Recombinant mouse resistin (rmRetn) has been successfully cloned, expressed, and purified in Escherichia coli . The purification process typically involves ion exchange chromatography, resulting in a high-purity protein with an endotoxin level of less than 1.0 EU/µg . The purified recombinant protein has been shown to possess chemotaxis effects in mouse aortic endothelial cells in vitro .
Resistin has been found to have multiple biological functions, including its role as a pro-inflammatory cytokine . It activates endothelial cell functions, induces the proliferation and migration of smooth muscle cells, and promotes macrophage lipid deposition . These activities suggest that resistin may act as a bridge linking inflammation and insulin resistance .

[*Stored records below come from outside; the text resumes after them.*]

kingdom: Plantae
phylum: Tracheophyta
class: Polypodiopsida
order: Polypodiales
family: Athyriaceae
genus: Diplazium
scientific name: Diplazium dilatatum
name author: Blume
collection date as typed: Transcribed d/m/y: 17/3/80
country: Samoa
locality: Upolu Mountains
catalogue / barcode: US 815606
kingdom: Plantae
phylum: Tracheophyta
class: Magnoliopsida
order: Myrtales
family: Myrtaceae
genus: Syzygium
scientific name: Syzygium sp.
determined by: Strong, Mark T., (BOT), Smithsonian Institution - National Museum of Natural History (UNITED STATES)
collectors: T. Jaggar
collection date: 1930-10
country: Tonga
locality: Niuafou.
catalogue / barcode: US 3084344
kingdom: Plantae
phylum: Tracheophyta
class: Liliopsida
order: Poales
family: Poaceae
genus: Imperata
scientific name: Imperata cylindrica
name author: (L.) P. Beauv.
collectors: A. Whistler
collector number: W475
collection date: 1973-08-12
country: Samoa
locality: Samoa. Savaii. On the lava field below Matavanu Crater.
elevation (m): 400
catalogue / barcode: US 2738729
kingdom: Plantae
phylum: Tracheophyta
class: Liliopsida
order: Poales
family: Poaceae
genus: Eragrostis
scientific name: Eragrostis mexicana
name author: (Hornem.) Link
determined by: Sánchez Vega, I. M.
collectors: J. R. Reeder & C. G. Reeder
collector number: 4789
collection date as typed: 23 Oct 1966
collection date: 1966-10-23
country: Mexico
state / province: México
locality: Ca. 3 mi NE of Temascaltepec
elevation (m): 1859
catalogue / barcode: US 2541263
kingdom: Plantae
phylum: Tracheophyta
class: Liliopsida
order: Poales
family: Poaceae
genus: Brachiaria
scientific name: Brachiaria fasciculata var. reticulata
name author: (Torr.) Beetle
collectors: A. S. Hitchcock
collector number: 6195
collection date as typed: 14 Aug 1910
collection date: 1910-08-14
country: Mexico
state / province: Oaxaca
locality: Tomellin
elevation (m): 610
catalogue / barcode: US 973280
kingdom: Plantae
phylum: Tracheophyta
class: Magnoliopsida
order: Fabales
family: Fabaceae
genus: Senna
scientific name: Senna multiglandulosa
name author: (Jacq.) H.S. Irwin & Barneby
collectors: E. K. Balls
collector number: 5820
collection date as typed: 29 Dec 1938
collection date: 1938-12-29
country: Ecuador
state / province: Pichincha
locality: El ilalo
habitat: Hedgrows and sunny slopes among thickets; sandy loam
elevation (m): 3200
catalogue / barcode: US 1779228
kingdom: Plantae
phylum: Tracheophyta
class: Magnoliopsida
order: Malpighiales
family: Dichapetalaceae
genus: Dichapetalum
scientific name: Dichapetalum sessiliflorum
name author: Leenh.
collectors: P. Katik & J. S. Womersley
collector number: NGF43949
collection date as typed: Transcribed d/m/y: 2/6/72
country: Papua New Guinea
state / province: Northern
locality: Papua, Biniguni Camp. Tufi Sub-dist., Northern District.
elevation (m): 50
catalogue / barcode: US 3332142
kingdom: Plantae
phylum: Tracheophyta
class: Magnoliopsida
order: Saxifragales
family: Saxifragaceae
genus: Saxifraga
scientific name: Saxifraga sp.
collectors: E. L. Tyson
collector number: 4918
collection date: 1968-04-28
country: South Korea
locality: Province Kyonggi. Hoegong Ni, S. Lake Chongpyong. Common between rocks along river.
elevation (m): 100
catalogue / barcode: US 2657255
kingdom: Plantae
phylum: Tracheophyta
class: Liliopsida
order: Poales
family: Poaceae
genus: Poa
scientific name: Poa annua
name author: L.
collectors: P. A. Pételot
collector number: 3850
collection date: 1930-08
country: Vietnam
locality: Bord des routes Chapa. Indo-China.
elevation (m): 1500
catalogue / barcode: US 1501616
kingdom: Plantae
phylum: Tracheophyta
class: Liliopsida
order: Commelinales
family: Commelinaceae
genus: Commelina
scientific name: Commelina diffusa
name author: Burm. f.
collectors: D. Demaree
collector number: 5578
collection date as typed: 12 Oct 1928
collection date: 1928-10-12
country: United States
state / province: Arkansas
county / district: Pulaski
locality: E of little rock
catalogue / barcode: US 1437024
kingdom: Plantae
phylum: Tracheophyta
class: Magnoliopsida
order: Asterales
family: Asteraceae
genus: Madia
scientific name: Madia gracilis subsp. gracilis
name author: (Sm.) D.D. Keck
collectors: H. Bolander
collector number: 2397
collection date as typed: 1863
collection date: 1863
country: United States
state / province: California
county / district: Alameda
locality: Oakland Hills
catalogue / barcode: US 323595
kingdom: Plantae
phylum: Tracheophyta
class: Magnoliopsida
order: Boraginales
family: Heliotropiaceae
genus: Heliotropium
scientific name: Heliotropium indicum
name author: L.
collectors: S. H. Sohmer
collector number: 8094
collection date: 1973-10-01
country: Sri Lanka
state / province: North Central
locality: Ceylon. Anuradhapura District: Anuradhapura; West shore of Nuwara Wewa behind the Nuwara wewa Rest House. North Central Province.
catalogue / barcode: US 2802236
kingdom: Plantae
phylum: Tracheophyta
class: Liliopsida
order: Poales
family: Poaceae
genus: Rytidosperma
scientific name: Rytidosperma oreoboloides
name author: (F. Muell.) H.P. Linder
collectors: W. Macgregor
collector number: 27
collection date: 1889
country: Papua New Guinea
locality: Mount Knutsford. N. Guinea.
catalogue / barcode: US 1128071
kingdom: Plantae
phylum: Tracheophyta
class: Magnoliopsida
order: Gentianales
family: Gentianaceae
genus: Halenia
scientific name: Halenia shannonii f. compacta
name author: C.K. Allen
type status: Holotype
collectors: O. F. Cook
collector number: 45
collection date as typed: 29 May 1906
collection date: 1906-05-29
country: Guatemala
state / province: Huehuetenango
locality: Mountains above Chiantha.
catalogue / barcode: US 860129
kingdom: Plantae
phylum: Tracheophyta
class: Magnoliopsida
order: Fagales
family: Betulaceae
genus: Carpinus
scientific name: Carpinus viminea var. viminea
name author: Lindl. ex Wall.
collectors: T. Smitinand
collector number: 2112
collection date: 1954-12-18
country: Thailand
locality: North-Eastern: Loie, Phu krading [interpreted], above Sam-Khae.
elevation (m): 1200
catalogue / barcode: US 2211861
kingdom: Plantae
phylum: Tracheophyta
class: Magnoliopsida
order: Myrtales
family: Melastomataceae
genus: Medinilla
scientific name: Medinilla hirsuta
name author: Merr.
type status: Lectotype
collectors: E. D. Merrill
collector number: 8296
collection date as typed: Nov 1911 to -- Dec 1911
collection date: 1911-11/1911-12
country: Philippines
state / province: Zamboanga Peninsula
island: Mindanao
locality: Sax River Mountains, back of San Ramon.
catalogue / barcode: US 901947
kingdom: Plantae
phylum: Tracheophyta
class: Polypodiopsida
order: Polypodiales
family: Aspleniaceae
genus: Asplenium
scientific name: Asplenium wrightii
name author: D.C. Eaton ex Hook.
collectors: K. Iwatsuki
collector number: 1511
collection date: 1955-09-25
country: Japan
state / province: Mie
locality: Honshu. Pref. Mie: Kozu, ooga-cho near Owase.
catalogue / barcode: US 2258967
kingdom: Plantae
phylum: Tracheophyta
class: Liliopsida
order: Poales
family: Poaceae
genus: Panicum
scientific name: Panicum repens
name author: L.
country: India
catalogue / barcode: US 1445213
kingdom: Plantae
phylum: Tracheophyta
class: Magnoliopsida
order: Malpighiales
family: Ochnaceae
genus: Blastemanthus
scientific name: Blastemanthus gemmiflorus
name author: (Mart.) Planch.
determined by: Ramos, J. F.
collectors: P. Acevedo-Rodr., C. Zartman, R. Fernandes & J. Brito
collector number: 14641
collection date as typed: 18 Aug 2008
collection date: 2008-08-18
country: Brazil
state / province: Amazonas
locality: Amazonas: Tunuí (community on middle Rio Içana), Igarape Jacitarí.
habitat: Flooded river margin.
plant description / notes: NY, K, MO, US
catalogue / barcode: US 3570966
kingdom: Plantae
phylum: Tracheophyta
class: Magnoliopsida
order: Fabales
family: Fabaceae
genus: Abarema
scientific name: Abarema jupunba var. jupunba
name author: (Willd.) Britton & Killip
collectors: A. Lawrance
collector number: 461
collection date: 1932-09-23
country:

In addition to its role in metabolism and inflammation, resistin has been implicated in the regulation of hematopoiesis (the formation of blood cellular components) in mice . Studies have shown that recombinant mouse resistin can upregulate the colony-forming unit (CFU) number in bone marrow and protect mice from the chemotoxicity of 5-fluorouracil, a chemotherapy drug .
The discovery of resistin’s role in inflammation and metabolism has significant clinical implications. In humans, resistin is predominantly expressed in immune cells and is considered a pro-inflammatory molecule . It plays a regulatory role in various chronic inflammatory diseases, metabolic disorders, infectious diseases, and cancers . Understanding the functions and mechanisms of resistin can provide new insights into developing therapeutic strategies for these conditions.